Серафима вдруг быстро взглянула.
– Вы были «носом»?
– Вот именно «был».
– А…
– Не отвлекайся. Ты, наверное, думаешь, что кабинет парфюмера наполнен колбочками, мензурочками и скляночками с разными волшебными эликсирами?
– Ну… Нет?
– Инструмент парфюмера – компьютер, детка.
– И больше… ничего?
– Еще программа, в которую он вводит химические формулы, по которым ассистент составляет композиции.
– Так это ассистент смешивает все?
– Обычно он соединяет ингредиенты в заданной пропорции, а потом несет парфюмеру, чтобы тот оценил полученный опус. Потом коррекция формул – и все сначала.
– Фу ты ну ты! Формулы, ингредиенты, коррекция. Со скуки умереть можно.
– Можно. Иногда на поиск идеально гармоничного аккорда уходит уйма времени.
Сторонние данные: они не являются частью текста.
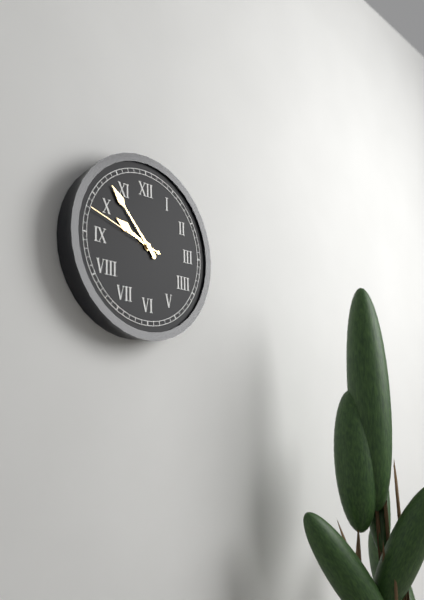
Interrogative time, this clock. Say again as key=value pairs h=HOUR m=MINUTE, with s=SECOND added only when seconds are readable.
h=9 m=53 s=48
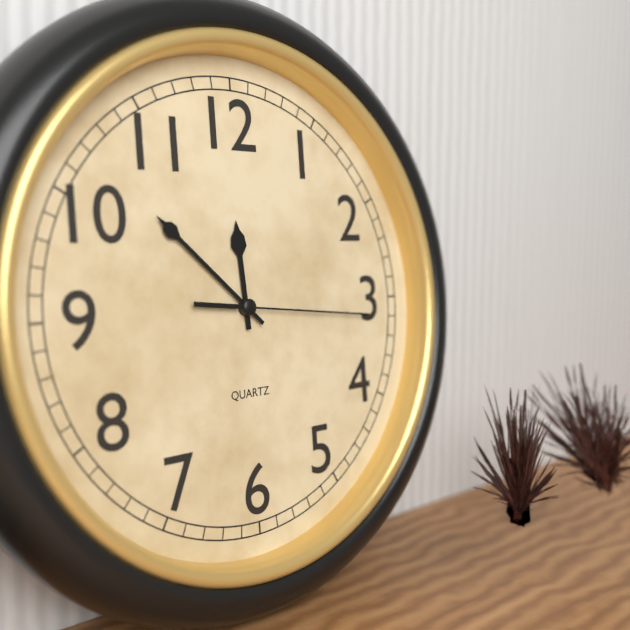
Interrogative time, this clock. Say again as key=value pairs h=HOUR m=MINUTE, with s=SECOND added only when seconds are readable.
h=11 m=52 s=16
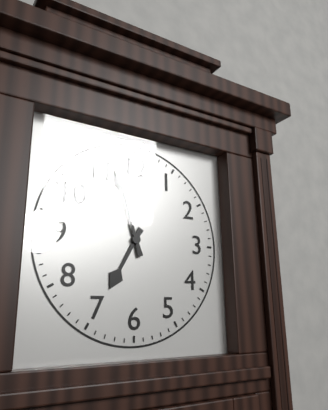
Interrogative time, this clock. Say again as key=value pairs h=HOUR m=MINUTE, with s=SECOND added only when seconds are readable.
h=6 m=57
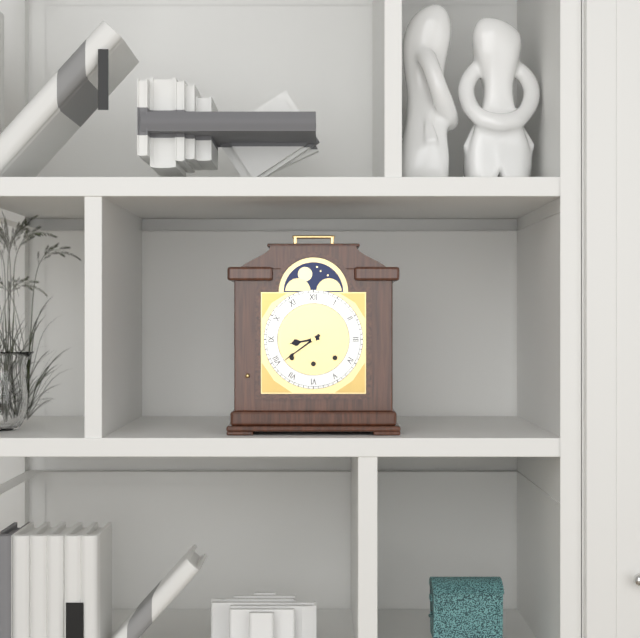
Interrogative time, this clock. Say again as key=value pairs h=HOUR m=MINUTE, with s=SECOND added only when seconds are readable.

Месяцы!
– Тоска.
– Се ля ви, детка. Впрочем, иногда бывает по-другому. Первая женщина-парфюмер Жермен Селье сочинила знаменитый «Fracas» за шесть секунд.
– Девочки рулят! Вот это я понимаю!
– Не радуйся особо. Почти все парфюмеры – мужчины.
– А говорили, что женщины тоньше чувствуют ароматы.
– Так и есть.
– А почему же тогда…
– Потому что вы, бабы, нетерпеливые.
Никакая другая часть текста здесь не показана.